_Excerpt to read:_
Wet or Dry Mixing Ratios in EAMxx Processes

EAMxx is not yet officially supported. Use these pages at your own risk.

Background:

E3SM has developed the idiosyncratic but convenient habit of referring to specific humidity (=mass of water species divided by mass of total air) as wet mixing ratio and the actual mixing ratio (=mass of water species divided by mass of dry air) as dry mixing ratio.

Unlike EAMf90, the EAMxx atmospheric driver(AD) requires all variables passed to it to be wet mixing ratios. Each process called by AD can choose to use wet or dry mixing ratio, but must convert its variables (and - if required - the time tendencies it produces) back to wet mixing ratio. For processes which exclusively use wet mixing ratio, there is no need for any conversion. SCREAM provide following methods for converting dry mass mixing ratio (mmr) to wet mmr and vice versa via functions:

calculate_drymmr_from_wetmmr

calculate_wetmmr_from_drymmr

The same rules hold for volume mixing ratio (vmr). For processes requiring vmr, SCREAM provide the following functions:

calculate_mmr_from_vmr

calculate_vmr_from_mmr

vmr can be dry or wet. Appropriate conversion should be made based on parameterization requirements. Tendencies computed by the parameterization should be converted back to wet mmr before passing these back to AD.

Explanation for why each process is wet or dry:

Dycore:wet mmr - The dycore interface is currently written for wet mixing ratios because internally, the dycore’s prognostic mass variable is total mass (not dry mass). Working with wet mixing ratios allows the dycore to simply compute tracer mass, without ever computing “dry mass”. Dry mass is an unusual quantity which would not normally be used within the dycore.

_Data extract:_
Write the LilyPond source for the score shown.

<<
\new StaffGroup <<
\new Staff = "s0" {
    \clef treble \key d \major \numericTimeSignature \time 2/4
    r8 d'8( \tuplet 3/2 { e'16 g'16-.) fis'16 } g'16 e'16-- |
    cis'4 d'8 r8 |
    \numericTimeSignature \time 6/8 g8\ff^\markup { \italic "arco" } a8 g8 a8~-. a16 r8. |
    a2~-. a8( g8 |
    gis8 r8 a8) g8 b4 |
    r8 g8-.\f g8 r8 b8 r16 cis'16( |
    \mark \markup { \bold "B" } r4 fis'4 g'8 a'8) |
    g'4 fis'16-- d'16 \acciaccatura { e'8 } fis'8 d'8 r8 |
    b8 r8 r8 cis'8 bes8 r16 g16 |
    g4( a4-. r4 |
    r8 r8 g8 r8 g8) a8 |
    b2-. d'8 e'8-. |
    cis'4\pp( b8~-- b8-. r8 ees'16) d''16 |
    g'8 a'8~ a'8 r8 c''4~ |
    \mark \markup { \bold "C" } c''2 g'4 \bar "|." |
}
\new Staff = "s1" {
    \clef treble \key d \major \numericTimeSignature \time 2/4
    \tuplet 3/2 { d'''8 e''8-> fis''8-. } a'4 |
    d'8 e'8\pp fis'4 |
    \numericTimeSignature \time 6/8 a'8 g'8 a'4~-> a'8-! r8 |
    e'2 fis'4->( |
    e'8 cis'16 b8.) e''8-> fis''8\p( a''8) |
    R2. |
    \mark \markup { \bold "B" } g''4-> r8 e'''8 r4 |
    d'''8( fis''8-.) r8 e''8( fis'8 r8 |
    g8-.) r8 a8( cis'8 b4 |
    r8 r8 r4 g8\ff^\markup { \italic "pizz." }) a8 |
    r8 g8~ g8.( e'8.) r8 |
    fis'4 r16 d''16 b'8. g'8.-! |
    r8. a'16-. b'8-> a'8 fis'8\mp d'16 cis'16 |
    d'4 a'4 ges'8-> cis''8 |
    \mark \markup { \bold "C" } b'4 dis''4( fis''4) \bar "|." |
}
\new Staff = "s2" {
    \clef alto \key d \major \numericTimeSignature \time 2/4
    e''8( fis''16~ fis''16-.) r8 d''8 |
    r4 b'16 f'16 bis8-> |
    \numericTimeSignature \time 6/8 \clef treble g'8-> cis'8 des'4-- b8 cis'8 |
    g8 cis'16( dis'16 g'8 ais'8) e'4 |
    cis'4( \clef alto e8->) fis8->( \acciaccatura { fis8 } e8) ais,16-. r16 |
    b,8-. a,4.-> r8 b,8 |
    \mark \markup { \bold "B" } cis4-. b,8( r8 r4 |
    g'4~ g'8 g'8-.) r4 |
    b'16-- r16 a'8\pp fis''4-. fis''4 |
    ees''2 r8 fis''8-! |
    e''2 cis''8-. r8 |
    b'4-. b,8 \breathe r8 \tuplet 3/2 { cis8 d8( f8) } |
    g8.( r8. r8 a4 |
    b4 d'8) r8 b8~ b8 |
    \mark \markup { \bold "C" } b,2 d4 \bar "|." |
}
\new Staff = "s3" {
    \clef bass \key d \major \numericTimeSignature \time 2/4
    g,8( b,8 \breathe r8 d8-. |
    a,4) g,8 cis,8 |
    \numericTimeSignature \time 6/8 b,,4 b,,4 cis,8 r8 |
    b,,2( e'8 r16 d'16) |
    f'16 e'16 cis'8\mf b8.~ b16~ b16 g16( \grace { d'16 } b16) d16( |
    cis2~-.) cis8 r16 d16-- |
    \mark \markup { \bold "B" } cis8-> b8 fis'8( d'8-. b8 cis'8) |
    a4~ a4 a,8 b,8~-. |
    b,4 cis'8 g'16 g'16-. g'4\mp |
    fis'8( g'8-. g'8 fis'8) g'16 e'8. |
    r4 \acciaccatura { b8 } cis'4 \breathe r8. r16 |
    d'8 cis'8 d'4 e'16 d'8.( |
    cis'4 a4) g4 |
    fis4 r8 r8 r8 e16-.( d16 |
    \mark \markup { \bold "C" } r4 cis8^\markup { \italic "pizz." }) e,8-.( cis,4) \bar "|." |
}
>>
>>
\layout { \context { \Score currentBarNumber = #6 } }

_Exercise:_
List every conversion function named in the page on wet and dry mixing ratios in EAMxx.

_Output of the task:_
calculate_drymmr_from_wetmmr
calculate_wetmmr_from_drymmr
calculate_mmr_from_vmr
calculate_vmr_from_mmr